Are there dependencies on the current error messages which prevent such changes?
Yeah: the POSIX standard says what the error codes from regcomp() are.
POSIX defines
REG_ESUBREG
Number in \digit invalid or in error.
which does seem to cover this case, so what I'd argue is that we should
improve the "invalid backreference number" text rather than invent
a nonstandard error code. Maybe about like "backreference number does
not exist or cannot be referenced from here"?
(Admittedly, there's not a huge reason why src/backend/regex/ needs to
stay compliant with the POSIX API today. But I still have ambitions to
split that out as a free-standing library someday, as Henry Spencer had
originally planned to do. So I'd rather stick to the API spec.)
It might be worth checking what text is attributed to this error code
by PCRE and other implementations of the POSIX spec.
regards, tom lane
On Aug 22, 2021, at 7:47 PM, Tom Lane <tgl@sss.pgh.pa.us> wrote:
Yeah: the POSIX standard says what the error codes from regcomp() are.
I'm not sure how to interpret them. The language "The implementation may define additional macros or constants using names beginning with REG_" at the bottom of the docs might imply that one can add to the list.
POSIX defines
REG_ESUBREG
Number in \digit invalid or in error.which does seem to cover this case,
Hmm. The number is neither invalid nor in error. The only thing arguing in favor of using this code is that the error message contains the word "backreference":
"REG_ESUBREG", "invalid backreference number"
which gives the reader a clue that the problem has something to do with a backreference in the pattern. But the POSIX wording "Number in \digit invalid or in error." doesn't even have that advantage. We seem to be using the wrong return code. I would think a more generic
REG_BADPAT
Invalid regular expression.
would be the correct code, though arguably far less informative.

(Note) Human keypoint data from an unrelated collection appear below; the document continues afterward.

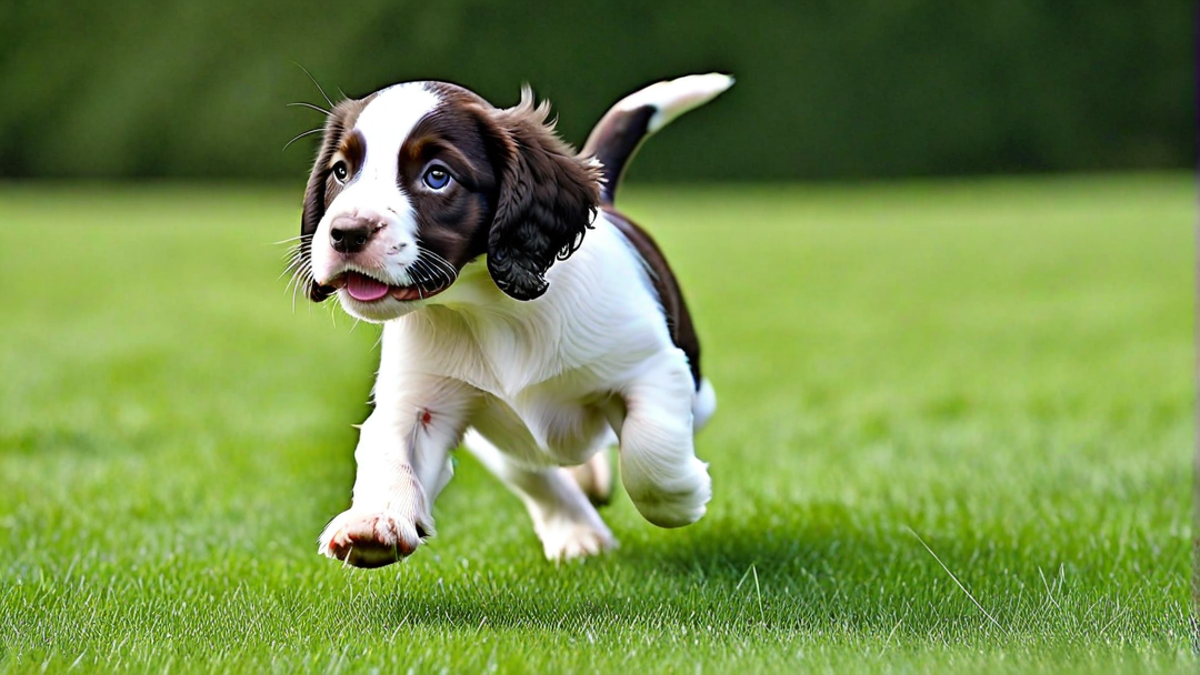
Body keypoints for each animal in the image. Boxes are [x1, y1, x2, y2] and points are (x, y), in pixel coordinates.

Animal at [292, 72, 729, 562]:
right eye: (341, 172)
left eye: (437, 176)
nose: (346, 233)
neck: (487, 309)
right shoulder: (420, 398)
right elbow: (388, 449)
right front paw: (374, 522)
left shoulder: (651, 365)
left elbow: (649, 456)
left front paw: (684, 495)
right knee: (535, 473)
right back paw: (577, 527)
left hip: (693, 389)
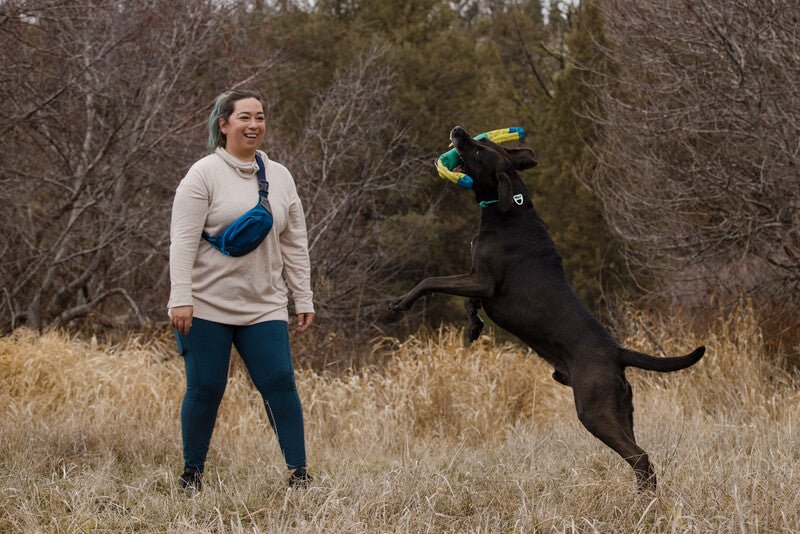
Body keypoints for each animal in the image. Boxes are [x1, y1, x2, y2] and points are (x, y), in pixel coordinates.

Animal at [390, 126, 704, 494]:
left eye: (479, 151)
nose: (458, 131)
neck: (508, 207)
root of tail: (617, 351)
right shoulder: (475, 281)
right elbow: (468, 304)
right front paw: (473, 328)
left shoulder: (481, 281)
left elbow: (432, 280)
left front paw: (402, 302)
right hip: (622, 410)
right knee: (641, 458)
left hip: (594, 411)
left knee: (639, 457)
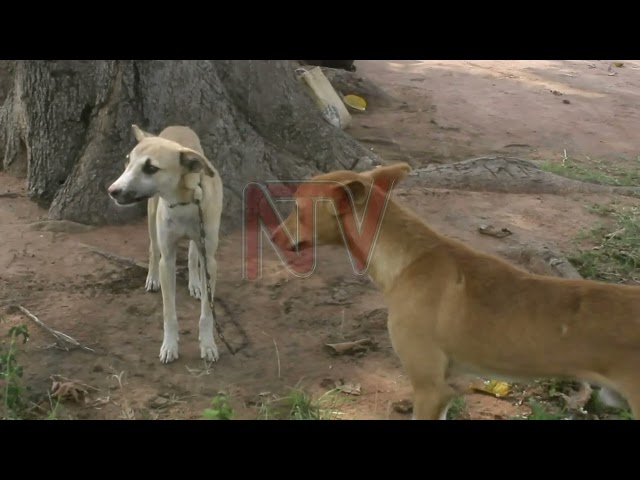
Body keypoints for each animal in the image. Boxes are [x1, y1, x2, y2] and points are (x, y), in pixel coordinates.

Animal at [106, 124, 224, 364]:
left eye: (151, 168)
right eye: (127, 161)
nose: (112, 191)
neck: (184, 201)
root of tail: (176, 126)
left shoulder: (210, 259)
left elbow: (207, 313)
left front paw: (208, 345)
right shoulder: (167, 260)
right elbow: (169, 312)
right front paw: (169, 346)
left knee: (192, 256)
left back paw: (195, 284)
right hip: (152, 218)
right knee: (153, 249)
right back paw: (152, 278)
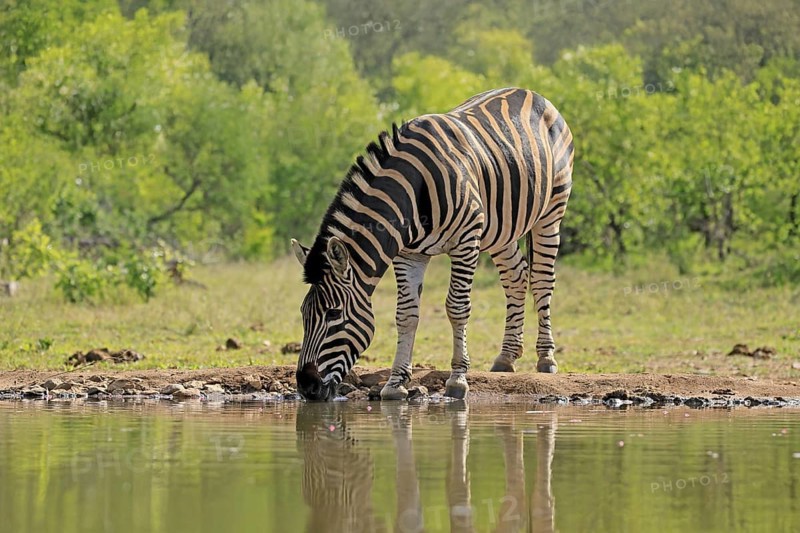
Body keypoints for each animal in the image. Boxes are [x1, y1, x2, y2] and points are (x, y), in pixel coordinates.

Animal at [292, 87, 574, 401]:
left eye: (334, 314)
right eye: (304, 314)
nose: (306, 386)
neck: (412, 193)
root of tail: (528, 92)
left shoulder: (465, 241)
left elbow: (457, 307)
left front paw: (458, 379)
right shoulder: (408, 254)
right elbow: (406, 315)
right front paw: (395, 383)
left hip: (551, 212)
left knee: (541, 281)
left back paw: (546, 358)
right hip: (503, 229)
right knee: (516, 277)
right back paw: (506, 357)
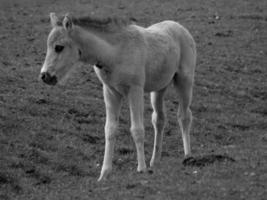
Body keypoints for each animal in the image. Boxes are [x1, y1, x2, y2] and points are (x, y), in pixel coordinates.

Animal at [40, 12, 198, 181]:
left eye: (59, 47)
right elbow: (110, 130)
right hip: (159, 88)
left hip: (184, 81)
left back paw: (188, 157)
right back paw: (154, 161)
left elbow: (137, 129)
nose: (45, 76)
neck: (114, 53)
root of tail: (179, 26)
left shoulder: (135, 90)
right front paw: (104, 174)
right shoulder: (110, 92)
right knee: (159, 119)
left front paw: (141, 169)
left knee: (184, 116)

so what I'd argue is that we should
improve the "invalid backreference number" text rather than invent
a nonstandard error code. Maybe about like "backreference number does
not exist or cannot be referenced from here"?
Assuming we leave the error codes alone, how about, "backreference number invalid or cannot be referenced from here"?
(Admittedly, there's not a huge reason why src/backend/regex/ needs to
stay compliant with the POSIX API today. But I still have ambitions to
split that out as a free-standing library someday, as Henry Spencer had
originally planned to do. So I'd rather stick to the API spec.)
That's fine. Something else might kill that ambition, but this quibble over error messages isn't nearly important enough to do so.
It might be worth checking what text is attributed to this error code
by PCRE and other implementations of the POSIX spec.
Reading the docs at pcre.org, it appears that capture groups are allowed in look-around assertions. Our engine doesn't do that, instead treating all groups within assertions as non-capturing. I don't see anything about whether backreferences are allowed within pcre assertions, but I know that perl itself does allow them. So maybe the error text used by other implementations is irrelevant?
—
Mark Dilger
EnterpriseDB: http://www.enterprisedb.com
The Enterprise PostgreSQL Company